I saw someone post a quote online: “Write in your heart that every day is the best day of the year.” -Ralph Waldo Emerson
What a lovely thought. But it is utterly false.
It is cruel to ask people who are grieving to look at each day as the “best”. It shames them into thinking that they should be in a different place than where they are. Or I have a friend who underwent chemotherapy for breast cancer and had a mastectomy the other day. Should she look at every day as the best day of the year? Or how about people who are suffering, truly suffering, every day?
It is a wholly unsympathetic platitude.
How easy it must be for people not currently experiencing any type of pain to put a sunny outlook on everything. How easy it is to discount the fact that pain, misery and sadness are components of life, and those who are on those types of journeys should not be made to feel “less than” for not viewing life with rosy optimism.

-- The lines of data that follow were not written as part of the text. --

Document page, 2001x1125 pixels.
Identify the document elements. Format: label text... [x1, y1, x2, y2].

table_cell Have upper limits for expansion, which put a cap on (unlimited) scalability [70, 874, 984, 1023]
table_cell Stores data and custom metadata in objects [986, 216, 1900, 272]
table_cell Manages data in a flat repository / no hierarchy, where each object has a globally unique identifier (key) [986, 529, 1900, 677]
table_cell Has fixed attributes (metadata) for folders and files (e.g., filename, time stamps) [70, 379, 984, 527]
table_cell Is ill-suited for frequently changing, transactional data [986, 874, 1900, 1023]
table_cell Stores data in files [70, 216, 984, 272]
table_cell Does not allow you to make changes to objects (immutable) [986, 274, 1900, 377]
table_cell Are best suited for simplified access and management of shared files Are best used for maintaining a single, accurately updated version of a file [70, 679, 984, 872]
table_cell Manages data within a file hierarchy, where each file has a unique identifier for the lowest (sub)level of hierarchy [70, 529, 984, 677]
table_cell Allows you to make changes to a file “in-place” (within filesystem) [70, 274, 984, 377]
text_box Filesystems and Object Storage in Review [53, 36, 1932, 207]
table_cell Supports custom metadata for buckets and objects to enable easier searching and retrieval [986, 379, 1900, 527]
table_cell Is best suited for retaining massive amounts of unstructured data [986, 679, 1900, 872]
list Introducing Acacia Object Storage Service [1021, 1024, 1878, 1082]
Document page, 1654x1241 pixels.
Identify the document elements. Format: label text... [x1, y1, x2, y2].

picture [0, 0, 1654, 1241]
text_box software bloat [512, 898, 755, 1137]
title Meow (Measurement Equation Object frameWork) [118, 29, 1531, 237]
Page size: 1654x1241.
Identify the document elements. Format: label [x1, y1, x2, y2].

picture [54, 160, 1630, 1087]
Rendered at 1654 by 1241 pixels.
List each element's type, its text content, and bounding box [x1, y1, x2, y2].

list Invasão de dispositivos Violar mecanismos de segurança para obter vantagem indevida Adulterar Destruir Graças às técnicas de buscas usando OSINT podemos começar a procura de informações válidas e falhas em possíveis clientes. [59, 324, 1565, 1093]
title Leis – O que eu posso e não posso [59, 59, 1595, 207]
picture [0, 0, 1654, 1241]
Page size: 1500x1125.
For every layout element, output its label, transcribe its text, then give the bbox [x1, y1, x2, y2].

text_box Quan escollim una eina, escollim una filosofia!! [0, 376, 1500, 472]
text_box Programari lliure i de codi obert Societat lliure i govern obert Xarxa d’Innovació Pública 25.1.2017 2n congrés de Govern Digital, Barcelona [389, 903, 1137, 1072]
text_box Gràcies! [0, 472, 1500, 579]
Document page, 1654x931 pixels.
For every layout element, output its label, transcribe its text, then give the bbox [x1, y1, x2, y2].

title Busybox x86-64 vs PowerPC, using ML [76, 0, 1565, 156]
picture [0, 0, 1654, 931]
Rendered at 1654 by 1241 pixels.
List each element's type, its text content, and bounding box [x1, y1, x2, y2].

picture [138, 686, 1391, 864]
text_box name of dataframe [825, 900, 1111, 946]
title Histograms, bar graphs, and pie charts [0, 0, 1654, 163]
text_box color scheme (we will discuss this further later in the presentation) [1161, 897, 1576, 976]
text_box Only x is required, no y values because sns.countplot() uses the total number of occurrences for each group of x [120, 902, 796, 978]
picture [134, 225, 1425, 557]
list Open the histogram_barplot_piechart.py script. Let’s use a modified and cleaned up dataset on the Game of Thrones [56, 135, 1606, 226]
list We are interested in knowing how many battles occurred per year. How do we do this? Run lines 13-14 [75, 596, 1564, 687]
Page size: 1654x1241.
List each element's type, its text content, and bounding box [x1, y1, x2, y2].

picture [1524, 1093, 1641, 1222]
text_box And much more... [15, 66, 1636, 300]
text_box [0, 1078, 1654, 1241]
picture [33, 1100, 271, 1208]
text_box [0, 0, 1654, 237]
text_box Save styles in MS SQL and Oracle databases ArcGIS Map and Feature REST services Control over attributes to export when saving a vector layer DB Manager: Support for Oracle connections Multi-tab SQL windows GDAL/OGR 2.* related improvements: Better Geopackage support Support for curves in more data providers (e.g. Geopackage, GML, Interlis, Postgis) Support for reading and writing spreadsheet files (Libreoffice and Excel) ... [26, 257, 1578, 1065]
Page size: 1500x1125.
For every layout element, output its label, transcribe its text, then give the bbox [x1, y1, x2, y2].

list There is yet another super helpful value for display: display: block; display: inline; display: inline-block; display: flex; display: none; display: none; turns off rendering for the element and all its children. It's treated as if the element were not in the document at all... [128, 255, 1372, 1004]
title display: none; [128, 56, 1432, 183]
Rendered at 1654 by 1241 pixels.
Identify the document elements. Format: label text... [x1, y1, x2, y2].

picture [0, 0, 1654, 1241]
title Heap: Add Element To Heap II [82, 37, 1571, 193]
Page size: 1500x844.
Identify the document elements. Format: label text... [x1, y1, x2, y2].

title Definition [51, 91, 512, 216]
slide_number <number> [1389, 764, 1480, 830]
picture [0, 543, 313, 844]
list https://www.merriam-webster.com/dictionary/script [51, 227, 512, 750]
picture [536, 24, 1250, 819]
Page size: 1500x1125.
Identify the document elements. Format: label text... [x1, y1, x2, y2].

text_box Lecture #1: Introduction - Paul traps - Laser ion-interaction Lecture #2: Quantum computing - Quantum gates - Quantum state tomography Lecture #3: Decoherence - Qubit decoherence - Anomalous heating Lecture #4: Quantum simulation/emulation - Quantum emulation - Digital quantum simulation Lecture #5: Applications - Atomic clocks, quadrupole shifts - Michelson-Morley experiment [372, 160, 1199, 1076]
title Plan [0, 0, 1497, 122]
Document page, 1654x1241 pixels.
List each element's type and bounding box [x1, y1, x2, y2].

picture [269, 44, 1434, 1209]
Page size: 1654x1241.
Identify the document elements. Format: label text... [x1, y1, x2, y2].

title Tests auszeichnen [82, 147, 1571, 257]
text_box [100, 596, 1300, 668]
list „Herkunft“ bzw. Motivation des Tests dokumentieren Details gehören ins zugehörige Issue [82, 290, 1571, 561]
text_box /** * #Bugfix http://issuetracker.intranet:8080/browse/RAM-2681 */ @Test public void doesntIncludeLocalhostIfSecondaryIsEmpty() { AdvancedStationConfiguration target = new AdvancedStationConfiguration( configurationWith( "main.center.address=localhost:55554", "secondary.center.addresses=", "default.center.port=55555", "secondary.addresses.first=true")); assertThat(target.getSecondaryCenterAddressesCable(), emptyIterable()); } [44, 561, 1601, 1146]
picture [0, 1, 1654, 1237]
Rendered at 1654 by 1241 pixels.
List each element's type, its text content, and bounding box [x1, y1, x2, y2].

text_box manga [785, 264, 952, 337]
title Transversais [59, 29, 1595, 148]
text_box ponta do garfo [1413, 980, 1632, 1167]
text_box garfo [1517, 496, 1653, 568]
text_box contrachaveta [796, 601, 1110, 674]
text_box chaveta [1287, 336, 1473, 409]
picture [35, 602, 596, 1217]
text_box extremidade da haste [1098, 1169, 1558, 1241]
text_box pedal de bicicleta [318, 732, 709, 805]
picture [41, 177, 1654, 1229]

I receive daily emails from ProjectHappiness.com and while on some days I like the uplifting message, on other days I think “Yeah. Fuck that.”
It is learning to tune out the noise of others telling you how you should feel. That your journey should be compared to others. That suffering should look in the face of suffering, and by sheer willpower, say “This day is the BEST!” It undermines the human experience, which includes all aspects of reactions, emotions, and perceptions.